Privacy

We Need Real Privacy Protection in the States, not the Washington Privacy Act’s Illusion of Privacy

By: Susan Grant, CFA Director of Consumer Protection & Privacy

Consumer Federation of America strongly supports states’ efforts to protect their residents’ privacy. Unfortunately, we find ourselves once again opposing the Washington Privacy Act (SB 5062), a bill supported by major tech companies such as Microsoft, Amazon and Google. It’s based on the outdated “notice and opt-out” framework that underpins the current system of commercial surveillance and thus fails to provide consumers with meaningful control over their personal information.

Instead of requiring companies to get people’s permission before using their data, the Washington Privacy Act places the burden on consumers to navigate today’s incredibly complex data ecosystem. Under this weak bill, consumers must take steps to opt-out of unwanted uses of their information (to the limited extent they are allowed to do so), Making “opt-out” the default disempowers consumers and poses equity concerns; consumers with less time and resources to figure out how their data is being used and how to opt-out will inevitably be subject to more privacy violations. Where the default lies matters, as marketers well-know. It’s time to change the default to “opt-in.”

That’s not the only concern we have about the WPA.

  • It gives consumers no rights concerning the personal data that may be gleaned from social media and other “channels of mass media” if they didn’t adequately restrict access to that information.
  • It gives consumers no control over businesses selling their personal information to affiliated companies.
  • It requires opt-in for processing consumers’ “sensitive data” but not for uses of their personal information that may be sensitive.
  • It allows consumers to opt-out of seeing targeted advertising based on tracking their activities over time on multiple websites and apps and profiling them, but that opt-out does not stop the tracking and profiling from occurring.
  • It does not apply to advertising based on tracking consumer’s activities over time on the company’s own website or app and profiling them – the business model of Google and Facebook, which profit from profiling and targeting consumers on behalf of other businesses.
  • It only gives consumers the right to opt-out of profiling when it is used “in furtherance to decisions that produce legal effects concerning a consumer or similarly significant effects concerning a consumer.” There is no overall right to stop being tracked and profiled.
  • It does not apply to consumers’ personal information when it is in the hands of financial services companies or other businesses that are covered by other laws, even if the privacy protections of those laws are much weaker.
  • It limits consumers’ rights to see the data that has been collected about them to the personal information they provided to the business; they have no right to see the information the business has obtained about them from other sources or gleaned through tracking them.
  • It allows parents and legal guardians to exercise consumer’s rights but does not enable consumers to designate others to act on their behalf, as California’s privacy law does.
  • It lets the companies that hold and process consumers’ personal data avoid any responsibility when third parties to which they disclose the data violate the law unless they knew those parties intended to violate the law. (So Facebook would have no liability for what Cambridge Analytica did with users’ personal information).
  • It prevents consumers from taking legal action to enforce their rights.
  • It creates a “right to cure” that hampers the attorney general’s ability to take action to stop bad practices and obtain remedies for consumers. California eliminated this from its privacy law.

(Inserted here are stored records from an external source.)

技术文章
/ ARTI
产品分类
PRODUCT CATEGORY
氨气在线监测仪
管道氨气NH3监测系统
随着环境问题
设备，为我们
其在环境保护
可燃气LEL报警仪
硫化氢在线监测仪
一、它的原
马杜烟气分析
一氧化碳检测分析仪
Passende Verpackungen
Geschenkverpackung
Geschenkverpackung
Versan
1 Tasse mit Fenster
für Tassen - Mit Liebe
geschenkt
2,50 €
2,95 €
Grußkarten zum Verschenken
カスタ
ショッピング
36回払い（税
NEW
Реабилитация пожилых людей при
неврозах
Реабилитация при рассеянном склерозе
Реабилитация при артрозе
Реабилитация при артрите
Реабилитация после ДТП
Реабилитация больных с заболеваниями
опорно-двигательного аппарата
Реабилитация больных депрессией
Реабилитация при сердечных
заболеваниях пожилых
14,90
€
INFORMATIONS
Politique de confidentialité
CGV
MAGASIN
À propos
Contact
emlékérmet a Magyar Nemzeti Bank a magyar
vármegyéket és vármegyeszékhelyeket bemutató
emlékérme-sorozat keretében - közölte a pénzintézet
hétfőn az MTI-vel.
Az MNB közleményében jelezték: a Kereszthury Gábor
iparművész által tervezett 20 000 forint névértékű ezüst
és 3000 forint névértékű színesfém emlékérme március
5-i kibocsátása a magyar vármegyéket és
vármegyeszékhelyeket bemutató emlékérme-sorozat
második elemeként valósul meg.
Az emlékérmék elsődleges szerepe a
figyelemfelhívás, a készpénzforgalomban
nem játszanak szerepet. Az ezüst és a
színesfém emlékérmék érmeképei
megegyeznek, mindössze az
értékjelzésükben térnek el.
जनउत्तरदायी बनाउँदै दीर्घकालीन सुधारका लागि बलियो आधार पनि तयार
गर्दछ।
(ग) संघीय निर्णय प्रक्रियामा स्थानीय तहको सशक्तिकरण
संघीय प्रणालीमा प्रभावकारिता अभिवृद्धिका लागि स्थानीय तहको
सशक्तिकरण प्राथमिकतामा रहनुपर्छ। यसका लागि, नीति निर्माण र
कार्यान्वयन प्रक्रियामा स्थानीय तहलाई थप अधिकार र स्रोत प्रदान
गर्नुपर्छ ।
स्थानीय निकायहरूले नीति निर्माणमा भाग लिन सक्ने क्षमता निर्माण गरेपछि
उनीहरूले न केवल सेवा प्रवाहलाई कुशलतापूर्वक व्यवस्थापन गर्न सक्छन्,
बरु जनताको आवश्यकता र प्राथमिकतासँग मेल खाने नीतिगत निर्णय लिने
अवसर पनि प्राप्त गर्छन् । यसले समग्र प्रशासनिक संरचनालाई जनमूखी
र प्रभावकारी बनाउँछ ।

There are additional concerns as well, which we detail in an analysis available on our website. And it’s not just this bill that worries us – the WPA is being promoted as a model for other states. A bill that mirrors it went through the Virginia Senate and House in less than a month and is awaiting final action. Consumer groups have asked for some changes to be considered before this is a done deal. These are, in my view, very modest suggestions.

What should be enacted in Washington is the People’s Privacy Act. As a fact sheet from ACLU Washington explains, it takes an opt-in approach for use of consumers’ personal data beyond what is necessary to do something they have requested, such as to make a transaction. It also provides more protection from discrimination, gives consumers the right to avoid being surveilled, clamps down on the use of facial recognition and other biometric data, and empowers consumers to enforce their rights. This is a model to replicate in other states.

Shamefully, the People’s Privacy Act has been denied even a hearing. That is anti-consumer and anti-democratic. It’s also short-sighted. Businesses’ data practices are going to have to change much more significantly than the WPA would require when consumers – and legislators – realize that laws such as this don’t provide the real privacy protections they expected.